=== Begin Enclosure ===

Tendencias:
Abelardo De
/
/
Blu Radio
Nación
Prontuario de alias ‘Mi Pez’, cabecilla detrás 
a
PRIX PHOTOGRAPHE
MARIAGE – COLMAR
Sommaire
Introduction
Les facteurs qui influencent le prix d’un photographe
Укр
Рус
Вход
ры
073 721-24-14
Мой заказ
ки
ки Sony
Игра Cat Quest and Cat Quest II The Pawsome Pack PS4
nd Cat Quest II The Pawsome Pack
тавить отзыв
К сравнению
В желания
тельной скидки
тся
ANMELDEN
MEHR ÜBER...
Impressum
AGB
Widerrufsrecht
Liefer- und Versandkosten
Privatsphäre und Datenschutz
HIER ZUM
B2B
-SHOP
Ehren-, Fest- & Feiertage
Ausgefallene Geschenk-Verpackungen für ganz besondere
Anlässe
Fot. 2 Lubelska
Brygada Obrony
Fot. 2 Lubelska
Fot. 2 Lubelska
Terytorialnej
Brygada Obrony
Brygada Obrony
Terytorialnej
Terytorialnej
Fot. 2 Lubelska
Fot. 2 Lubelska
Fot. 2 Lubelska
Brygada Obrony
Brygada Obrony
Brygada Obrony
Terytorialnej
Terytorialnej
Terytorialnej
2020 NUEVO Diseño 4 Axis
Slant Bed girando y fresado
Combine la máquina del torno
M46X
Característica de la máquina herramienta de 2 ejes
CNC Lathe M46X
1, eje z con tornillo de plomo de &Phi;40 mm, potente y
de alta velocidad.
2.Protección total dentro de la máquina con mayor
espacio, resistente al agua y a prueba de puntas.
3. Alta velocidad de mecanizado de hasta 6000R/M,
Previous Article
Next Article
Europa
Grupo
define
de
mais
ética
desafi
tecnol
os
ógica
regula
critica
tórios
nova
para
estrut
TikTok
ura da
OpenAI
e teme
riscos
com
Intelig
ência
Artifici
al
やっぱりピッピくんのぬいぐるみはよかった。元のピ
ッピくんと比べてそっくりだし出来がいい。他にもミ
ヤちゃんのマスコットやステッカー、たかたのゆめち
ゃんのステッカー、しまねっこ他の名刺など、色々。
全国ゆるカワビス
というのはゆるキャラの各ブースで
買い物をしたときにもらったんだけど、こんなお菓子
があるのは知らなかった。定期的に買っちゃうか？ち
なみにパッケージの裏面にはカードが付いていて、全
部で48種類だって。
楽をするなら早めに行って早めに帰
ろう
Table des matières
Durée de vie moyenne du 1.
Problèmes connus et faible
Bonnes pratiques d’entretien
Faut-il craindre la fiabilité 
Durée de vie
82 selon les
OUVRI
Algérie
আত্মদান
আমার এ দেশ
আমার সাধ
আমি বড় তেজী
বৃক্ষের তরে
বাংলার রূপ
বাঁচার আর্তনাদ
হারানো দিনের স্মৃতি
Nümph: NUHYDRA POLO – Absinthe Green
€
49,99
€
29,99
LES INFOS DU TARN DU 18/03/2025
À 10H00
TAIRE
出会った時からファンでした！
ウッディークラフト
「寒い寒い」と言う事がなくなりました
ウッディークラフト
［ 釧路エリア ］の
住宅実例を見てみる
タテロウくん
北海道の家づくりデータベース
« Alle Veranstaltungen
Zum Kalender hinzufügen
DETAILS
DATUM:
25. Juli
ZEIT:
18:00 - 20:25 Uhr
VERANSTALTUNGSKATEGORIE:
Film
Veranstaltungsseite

=== End Enclosure ===

- [Exercise instructions]
Every line of the listing, first to last, should be retyped exactly.

- [Written answer]
Tendencias:
Abelardo De
/
/
Blu Radio
Nación
Prontuario de alias ‘Mi Pez’, cabecilla detrás 
a
PRIX PHOTOGRAPHE
MARIAGE – COLMAR
Sommaire
Introduction
Les facteurs qui influencent le prix d’un photographe
Укр
Рус
Вход
ры
073 721-24-14
Мой заказ
ки
ки Sony
Игра Cat Quest and Cat Quest II The Pawsome Pack PS4
nd Cat Quest II The Pawsome Pack
тавить отзыв
К сравнению
В желания
тельной скидки
тся
ANMELDEN
MEHR ÜBER...
Impressum
AGB
Widerrufsrecht
Liefer- und Versandkosten
Privatsphäre und Datenschutz
HIER ZUM
B2B
-SHOP
Ehren-, Fest- & Feiertage
Ausgefallene Geschenk-Verpackungen für ganz besondere
Anlässe
Fot. 2 Lubelska
Brygada Obrony
Fot. 2 Lubelska
Fot. 2 Lubelska
Terytorialnej
Brygada Obrony
Brygada Obrony
Terytorialnej
Terytorialnej
Fot. 2 Lubelska
Fot. 2 Lubelska
Fot. 2 Lubelska
Brygada Obrony
Brygada Obrony
Brygada Obrony
Terytorialnej
Terytorialnej
Terytorialnej
2020 NUEVO Diseño 4 Axis
Slant Bed girando y fresado
Combine la máquina del torno
M46X
Característica de la máquina herramienta de 2 ejes
CNC Lathe M46X
1, eje z con tornillo de plomo de &Phi;40 mm, potente y
de alta velocidad.
2.Protección total dentro de la máquina con mayor
espacio, resistente al agua y a prueba de puntas.
3. Alta velocidad de mecanizado de hasta 6000R/M,
Previous Article
Next Article
Europa
Grupo
define
de
mais
ética
desafi
tecnol
os
ógica
regula
critica
tórios
nova
para
estrut
TikTok
ura da
OpenAI
e teme
riscos
com
Intelig
ência
Artifici
al
やっぱりピッピくんのぬいぐるみはよかった。元のピ
ッピくんと比べてそっくりだし出来がいい。他にもミ
ヤちゃんのマスコットやステッカー、たかたのゆめち
ゃんのステッカー、しまねっこ他の名刺など、色々。
全国ゆるカワビス
というのはゆるキャラの各ブースで
買い物をしたときにもらったんだけど、こんなお菓子
があるのは知らなかった。定期的に買っちゃうか？ち
なみにパッケージの裏面にはカードが付いていて、全
部で48種類だって。
楽をするなら早めに行って早めに帰
ろう
Table des matières
Durée de vie moyenne du 1.
Problèmes connus et faible
Bonnes pratiques d’entretien
Faut-il craindre la fiabilité 
Durée de vie
82 selon les
OUVRI
Algérie
আত্মদান
আমার এ দেশ
আমার সাধ
আমি বড় তেজী
বৃক্ষের তরে
বাংলার রূপ
বাঁচার আর্তনাদ
হারানো দিনের স্মৃতি
Nümph: NUHYDRA POLO – Absinthe Green
€
49,99
€
29,99
LES INFOS DU TARN DU 18/03/2025
À 10H00
TAIRE
出会った時からファンでした！
ウッディークラフト
「寒い寒い」と言う事がなくなりました
ウッディークラフト
［ 釧路エリア ］の
住宅実例を見てみる
タテロウくん
北海道の家づくりデータベース
« Alle Veranstaltungen
Zum Kalender hinzufügen
DETAILS
DATUM:
25. Juli
ZEIT:
18:00 - 20:25 Uhr
VERANSTALTUNGSKATEGORIE:
Film
Veranstaltungsseite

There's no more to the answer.